The issues with the UKGC logo were first reported by former PokerStars security team member Michael Josem in a blog post on Friday.
UKGC: ‘No Link’ to Fairplay
The Fairplay website featured a number of logos from organizations that promote game safety and integrity, including the UKGC and GambleAware. Logos like these are common on gambling-related sites that have established relationships with regulators in major jurisdictions such as the UK.
However, Josem quoted a representative from the UK Gambling Commission as saying that they had no existing relationship with Fairplay at this time.
[We] do not regulate nor endorse this particular website,” the representative said, according to Josem. “We have no link to this website in any way.”
In response to a question about the situation directed to Rob Yong on Twitter, John Duthie – who had been listed as the first board member for Fairplay – replied to Josem by saying that “the site is in development,” and that Fairplay “will be consulting with Gambling Commission FYI.”
Given that the site wasn’t officially launched, a charitable reading of the situation would be that the site was serving as a placeholder that showed some of the organization’s aspirations, and that nothing on the website should be taken as gospel just yet. But the use of an official logo still represents an association that apparently wasn’t real, with Josem going as far as comparing it to a “stolen valor” situation in which individuals fake having the honors given to military members.
Regulations Could Interfere with Yong’s Goals
In the meantime, the Fairplay website has mostly been scrubbed. Visitors now only see a “coming soon” message with the group’s logo, along with a link to the organization’s Twitter account.
Fairplay is the brainchild of Yong, who along with his role at Partypoker is also the owner of the UK’s Dusk Till Dawn casino. In a video that had been posted to the briefly available Fairplay website, Yong outlined the vision of what the organization might grow to be: an alliance of live an online operators who would share data in order to ban poker cheaters from playing in as many venues as possible.

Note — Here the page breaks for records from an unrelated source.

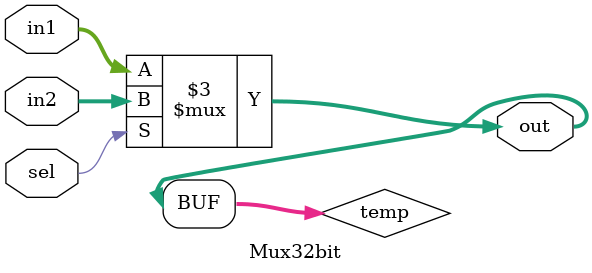
<source format=v>
/*
  MIPS SINGLE CYCLE CPU IMPLEMENTED BY :   
  ARDESHIR  ALIREZA 
  92213118  92213034
*/
module Mux32bit(    
    input [31:0] in1,
    input [31:0] in2,
    input sel,
    output [31:0] out
);

// Write your code here. You can modify all of the codes
  reg [31:0] temp;
  always @(*) begin
    if(sel)
      temp=in2;
    else
      temp=in1;
  end
  assign out=temp;

endmodule

</source>
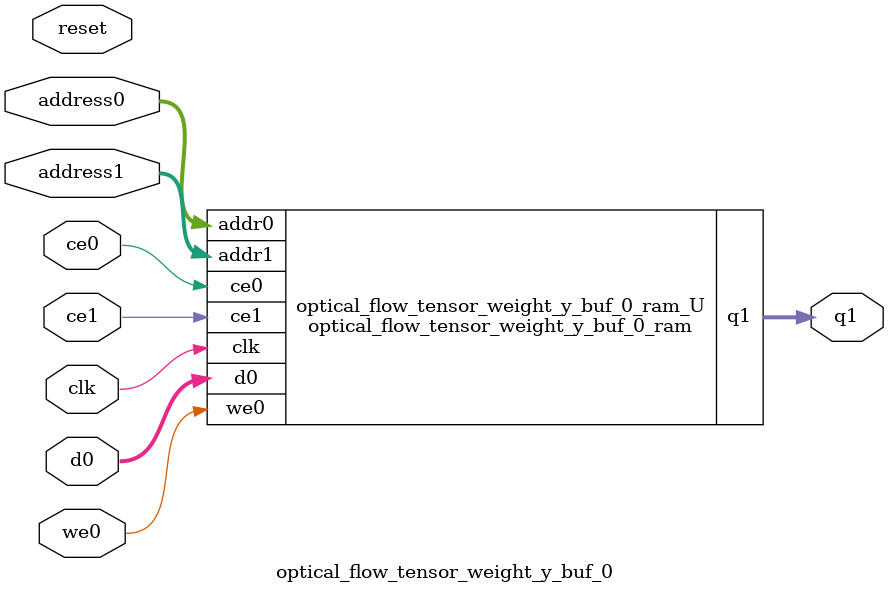
<source format=v>
`timescale 1 ns / 1 ps
module optical_flow_tensor_weight_y_buf_0_ram (addr0, ce0, d0, we0, addr1, ce1, q1,  clk);

parameter DWIDTH = 576;
parameter AWIDTH = 8;
parameter MEM_SIZE = 256;

input[AWIDTH-1:0] addr0;
input ce0;
input[DWIDTH-1:0] d0;
input we0;
input[AWIDTH-1:0] addr1;
input ce1;
output reg[DWIDTH-1:0] q1;
input clk;

reg [DWIDTH-1:0] ram[0:MEM_SIZE-1];




always @(posedge clk)  
begin 
    if (ce0) begin
        if (we0) 
            ram[addr0] <= d0; 
    end
end


always @(posedge clk)  
begin 
    if (ce1) begin
        q1 <= ram[addr1];
    end
end


endmodule

`timescale 1 ns / 1 ps
module optical_flow_tensor_weight_y_buf_0(
    reset,
    clk,
    address0,
    ce0,
    we0,
    d0,
    address1,
    ce1,
    q1);

parameter DataWidth = 32'd576;
parameter AddressRange = 32'd256;
parameter AddressWidth = 32'd8;
input reset;
input clk;
input[AddressWidth - 1:0] address0;
input ce0;
input we0;
input[DataWidth - 1:0] d0;
input[AddressWidth - 1:0] address1;
input ce1;
output[DataWidth - 1:0] q1;



optical_flow_tensor_weight_y_buf_0_ram optical_flow_tensor_weight_y_buf_0_ram_U(
    .clk( clk ),
    .addr0( address0 ),
    .ce0( ce0 ),
    .we0( we0 ),
    .d0( d0 ),
    .addr1( address1 ),
    .ce1( ce1 ),
    .q1( q1 ));

endmodule


</source>
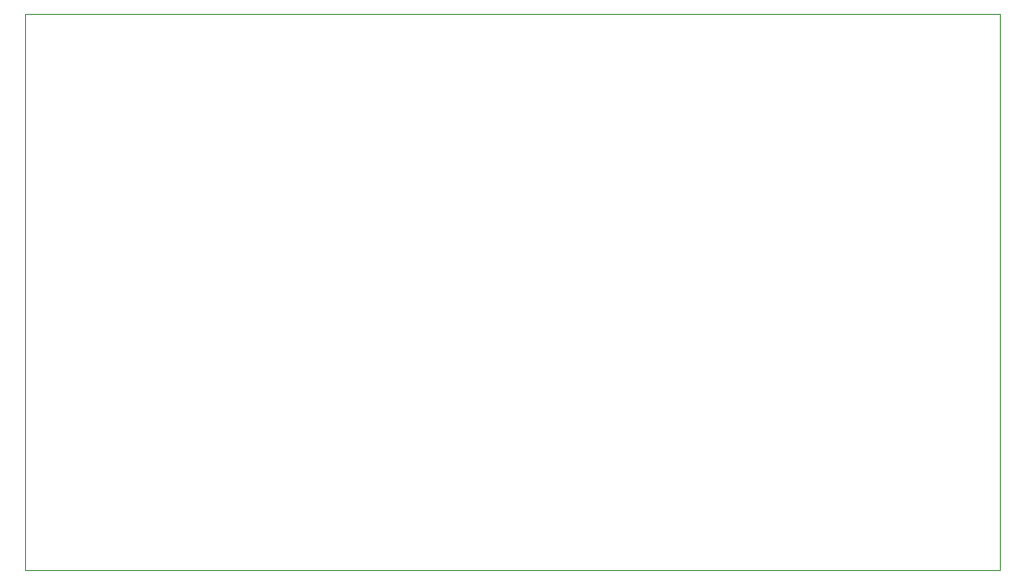
<source format=gm1>
G04 #@! TF.GenerationSoftware,KiCad,Pcbnew,7.0.9*
G04 #@! TF.CreationDate,2024-03-05T18:49:30-08:00*
G04 #@! TF.ProjectId,SSM3582_v02,53534d33-3538-4325-9f76-30322e6b6963,rev?*
G04 #@! TF.SameCoordinates,Original*
G04 #@! TF.FileFunction,Profile,NP*
%FSLAX46Y46*%
G04 Gerber Fmt 4.6, Leading zero omitted, Abs format (unit mm)*
G04 Created by KiCad (PCBNEW 7.0.9) date 2024-03-05 18:49:30*
%MOMM*%
%LPD*%
G01*
G04 APERTURE LIST*
G04 #@! TA.AperFunction,Profile*
%ADD10C,0.050000*%
G04 #@! TD*
G04 APERTURE END LIST*
D10*
X104775000Y-67310000D02*
X193675000Y-67310000D01*
X193675000Y-118110000D01*
X104775000Y-118110000D01*
X104775000Y-67310000D01*
M02*

</source>
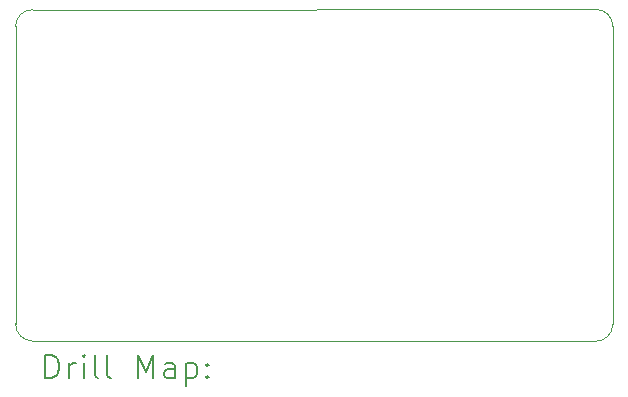
<source format=gbr>
%TF.GenerationSoftware,KiCad,Pcbnew,(6.0.7)*%
%TF.CreationDate,2023-01-29T13:38:15+01:00*%
%TF.ProjectId,udemy,7564656d-792e-46b6-9963-61645f706362,rev?*%
%TF.SameCoordinates,Original*%
%TF.FileFunction,Drillmap*%
%TF.FilePolarity,Positive*%
%FSLAX45Y45*%
G04 Gerber Fmt 4.5, Leading zero omitted, Abs format (unit mm)*
G04 Created by KiCad (PCBNEW (6.0.7)) date 2023-01-29 13:38:15*
%MOMM*%
%LPD*%
G01*
G04 APERTURE LIST*
%ADD10C,0.100000*%
%ADD11C,0.200000*%
G04 APERTURE END LIST*
D10*
X16532500Y-5476055D02*
X11761989Y-5477500D01*
X11617589Y-5619987D02*
X11617513Y-8138100D01*
X11760000Y-8282500D02*
X16530000Y-8285000D01*
X11617513Y-8138100D02*
G75*
G03*
X11760000Y-8282500I142487J-1900D01*
G01*
X16530000Y-8284997D02*
G75*
G03*
X16674400Y-8142513I1900J142487D01*
G01*
X16674982Y-5620455D02*
G75*
G03*
X16532500Y-5476055I-142482J1905D01*
G01*
X11761989Y-5477501D02*
G75*
G03*
X11617589Y-5619987I-1899J-142489D01*
G01*
X16674400Y-8142513D02*
X16674987Y-5620455D01*
D11*
X11870119Y-8600486D02*
X11870119Y-8400486D01*
X11917738Y-8400486D01*
X11946309Y-8410010D01*
X11965357Y-8429057D01*
X11974881Y-8448105D01*
X11984405Y-8486200D01*
X11984405Y-8514772D01*
X11974881Y-8552867D01*
X11965357Y-8571915D01*
X11946309Y-8590962D01*
X11917738Y-8600486D01*
X11870119Y-8600486D01*
X12070119Y-8600486D02*
X12070119Y-8467153D01*
X12070119Y-8505248D02*
X12079643Y-8486200D01*
X12089167Y-8476676D01*
X12108214Y-8467153D01*
X12127262Y-8467153D01*
X12193928Y-8600486D02*
X12193928Y-8467153D01*
X12193928Y-8400486D02*
X12184405Y-8410010D01*
X12193928Y-8419534D01*
X12203452Y-8410010D01*
X12193928Y-8400486D01*
X12193928Y-8419534D01*
X12317738Y-8600486D02*
X12298690Y-8590962D01*
X12289167Y-8571915D01*
X12289167Y-8400486D01*
X12422500Y-8600486D02*
X12403452Y-8590962D01*
X12393928Y-8571915D01*
X12393928Y-8400486D01*
X12651071Y-8600486D02*
X12651071Y-8400486D01*
X12717738Y-8543343D01*
X12784405Y-8400486D01*
X12784405Y-8600486D01*
X12965357Y-8600486D02*
X12965357Y-8495724D01*
X12955833Y-8476676D01*
X12936786Y-8467153D01*
X12898690Y-8467153D01*
X12879643Y-8476676D01*
X12965357Y-8590962D02*
X12946309Y-8600486D01*
X12898690Y-8600486D01*
X12879643Y-8590962D01*
X12870119Y-8571915D01*
X12870119Y-8552867D01*
X12879643Y-8533819D01*
X12898690Y-8524296D01*
X12946309Y-8524296D01*
X12965357Y-8514772D01*
X13060595Y-8467153D02*
X13060595Y-8667153D01*
X13060595Y-8476676D02*
X13079643Y-8467153D01*
X13117738Y-8467153D01*
X13136786Y-8476676D01*
X13146309Y-8486200D01*
X13155833Y-8505248D01*
X13155833Y-8562391D01*
X13146309Y-8581438D01*
X13136786Y-8590962D01*
X13117738Y-8600486D01*
X13079643Y-8600486D01*
X13060595Y-8590962D01*
X13241548Y-8581438D02*
X13251071Y-8590962D01*
X13241548Y-8600486D01*
X13232024Y-8590962D01*
X13241548Y-8581438D01*
X13241548Y-8600486D01*
X13241548Y-8476676D02*
X13251071Y-8486200D01*
X13241548Y-8495724D01*
X13232024Y-8486200D01*
X13241548Y-8476676D01*
X13241548Y-8495724D01*
M02*

</source>
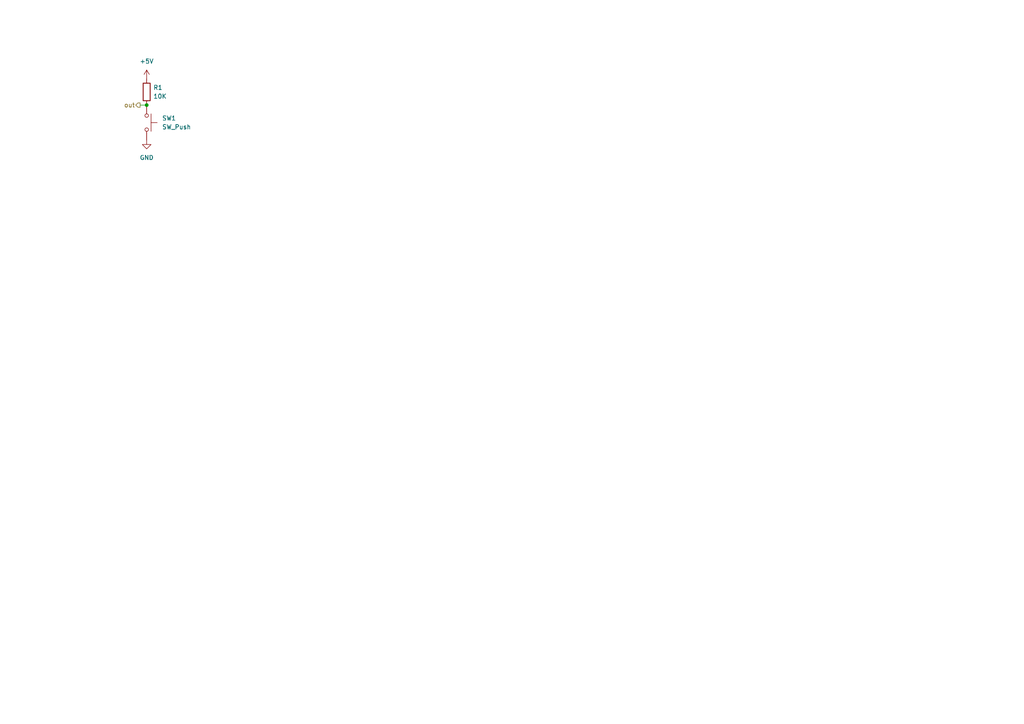
<source format=kicad_sch>
(kicad_sch (version 20211123) (generator eeschema)

  (uuid 516f2250-1268-4d7f-aa3c-759d73d35956)

  (paper "A4")

  

  (junction (at 42.545 30.48) (diameter 0) (color 0 0 0 0)
    (uuid cc9db4b8-2a38-4722-a3f3-549bc13f575a)
  )

  (wire (pts (xy 40.64 30.48) (xy 42.545 30.48))
    (stroke (width 0) (type default) (color 0 0 0 0))
    (uuid 7f76aa98-de79-479d-bfb0-6866ca8602bf)
  )

  (hierarchical_label "out" (shape output) (at 40.64 30.48 180)
    (effects (font (size 1.27 1.27)) (justify right))
    (uuid 3c8586fa-dd2d-4077-8d8d-136c7295eba7)
  )

  (symbol (lib_id "ex00:SW_Push") (at 42.545 35.56 270)
    (in_bom yes) (on_board yes) (fields_autoplaced)
    (uuid 063f5843-5966-40f6-b3f9-82973b605d97)
    (property "Reference" "SW1" (id 0) (at 46.99 34.2899 90)
      (effects (font (size 1.27 1.27)) (justify left))
    )
    (property "Value" "SW_Push" (id 1) (at 46.99 36.8299 90)
      (effects (font (size 1.27 1.27)) (justify left))
    )
    (property "Footprint" "cao_empreintes_cheat:SW_SPST_B3U-1000P" (id 2) (at 47.625 35.56 0)
      (effects (font (size 1.27 1.27)) hide)
    )
    (property "Datasheet" "~" (id 3) (at 47.625 35.56 0)
      (effects (font (size 1.27 1.27)) hide)
    )
    (pin "1" (uuid c8813269-e063-4c6e-b588-ddb331e4b1d9))
    (pin "2" (uuid 72c70477-3c00-4f3d-959b-c9a35e13c53c))
  )

  (symbol (lib_id "power:GND") (at 42.545 40.64 0)
    (in_bom yes) (on_board yes) (fields_autoplaced)
    (uuid 0959b712-3f1d-4bc7-a348-9ad851aeae30)
    (property "Reference" "#PWR0122" (id 0) (at 42.545 46.99 0)
      (effects (font (size 1.27 1.27)) hide)
    )
    (property "Value" "GND" (id 1) (at 42.545 45.72 0))
    (property "Footprint" "" (id 2) (at 42.545 40.64 0)
      (effects (font (size 1.27 1.27)) hide)
    )
    (property "Datasheet" "" (id 3) (at 42.545 40.64 0)
      (effects (font (size 1.27 1.27)) hide)
    )
    (pin "1" (uuid 65659766-ced8-4963-92ee-ee15dfb9e655))
  )

  (symbol (lib_id "ex00:Resistance") (at 42.545 26.67 90)
    (in_bom yes) (on_board yes) (fields_autoplaced)
    (uuid 78c7ba2f-db73-4872-87c6-e3ea1ee34d3b)
    (property "Reference" "R1" (id 0) (at 44.45 25.3999 90)
      (effects (font (size 1.27 1.27)) (justify right))
    )
    (property "Value" "10K" (id 1) (at 44.45 27.9399 90)
      (effects (font (size 1.27 1.27)) (justify right))
    )
    (property "Footprint" "cao_empreintes_cheat:R_0603_1608Metric" (id 2) (at 40.767 26.67 0)
      (effects (font (size 1.27 1.27)) hide)
    )
    (property "Datasheet" "~" (id 3) (at 42.545 26.67 90)
      (effects (font (size 1.27 1.27)) hide)
    )
    (pin "1" (uuid 7302baec-5d1e-4f21-884f-128819a3df98))
    (pin "2" (uuid 6b5ce5e4-4de4-4b1c-805e-ba7eaf6e679d))
  )

  (symbol (lib_id "power:+5V") (at 42.545 22.86 0)
    (in_bom yes) (on_board yes) (fields_autoplaced)
    (uuid b3b8ab20-5a3d-4c58-92a2-c9a213d475f3)
    (property "Reference" "#PWR0121" (id 0) (at 42.545 26.67 0)
      (effects (font (size 1.27 1.27)) hide)
    )
    (property "Value" "+5V" (id 1) (at 42.545 17.78 0))
    (property "Footprint" "" (id 2) (at 42.545 22.86 0)
      (effects (font (size 1.27 1.27)) hide)
    )
    (property "Datasheet" "" (id 3) (at 42.545 22.86 0)
      (effects (font (size 1.27 1.27)) hide)
    )
    (pin "1" (uuid 46593a45-d534-45ba-8a30-59ea39f1e3be))
  )
)

</source>
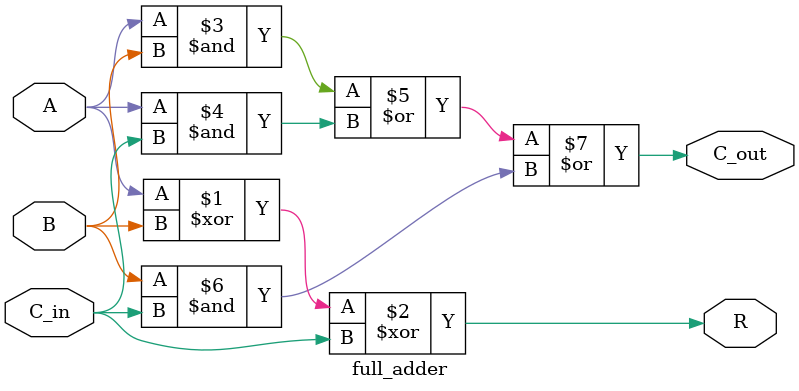
<source format=sv>
/*
Full Adder module
Date: 31/08/24
Test bench ran: 31/08/24
*/
module full_adder(
    input  logic A,         // Bit A
    input  logic B,         // Bit B
    input  logic C_in,      // Carry In
    output logic R,        // Resultado (Suma)
    output logic C_out     // Carry Out
);

    assign R = A ^ B ^ C_in;              // Suma bit a bit con carry in
    assign C_out = (A & B) | (A & C_in) | (B & C_in); // Calculo de carry out

endmodule

</source>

“The objective of Fairplay is to eliminate, as much as possible, the use of bots in online poker, cheating and collusion in online poker, and also any cheating in the live poker environment,” Yong said in the video.
But that goal may be difficult in the current regulatory environment. As first noted by Poker Industry Pro, the General Data Protection Regulation (GDPR) that was implemented last May – most notable to Americans for all the compliance emails that filled inboxes around that date – places limitations on how personal data can be utilized and shared throughout the European Union, and allows individuals to have their identifiable information erased on request.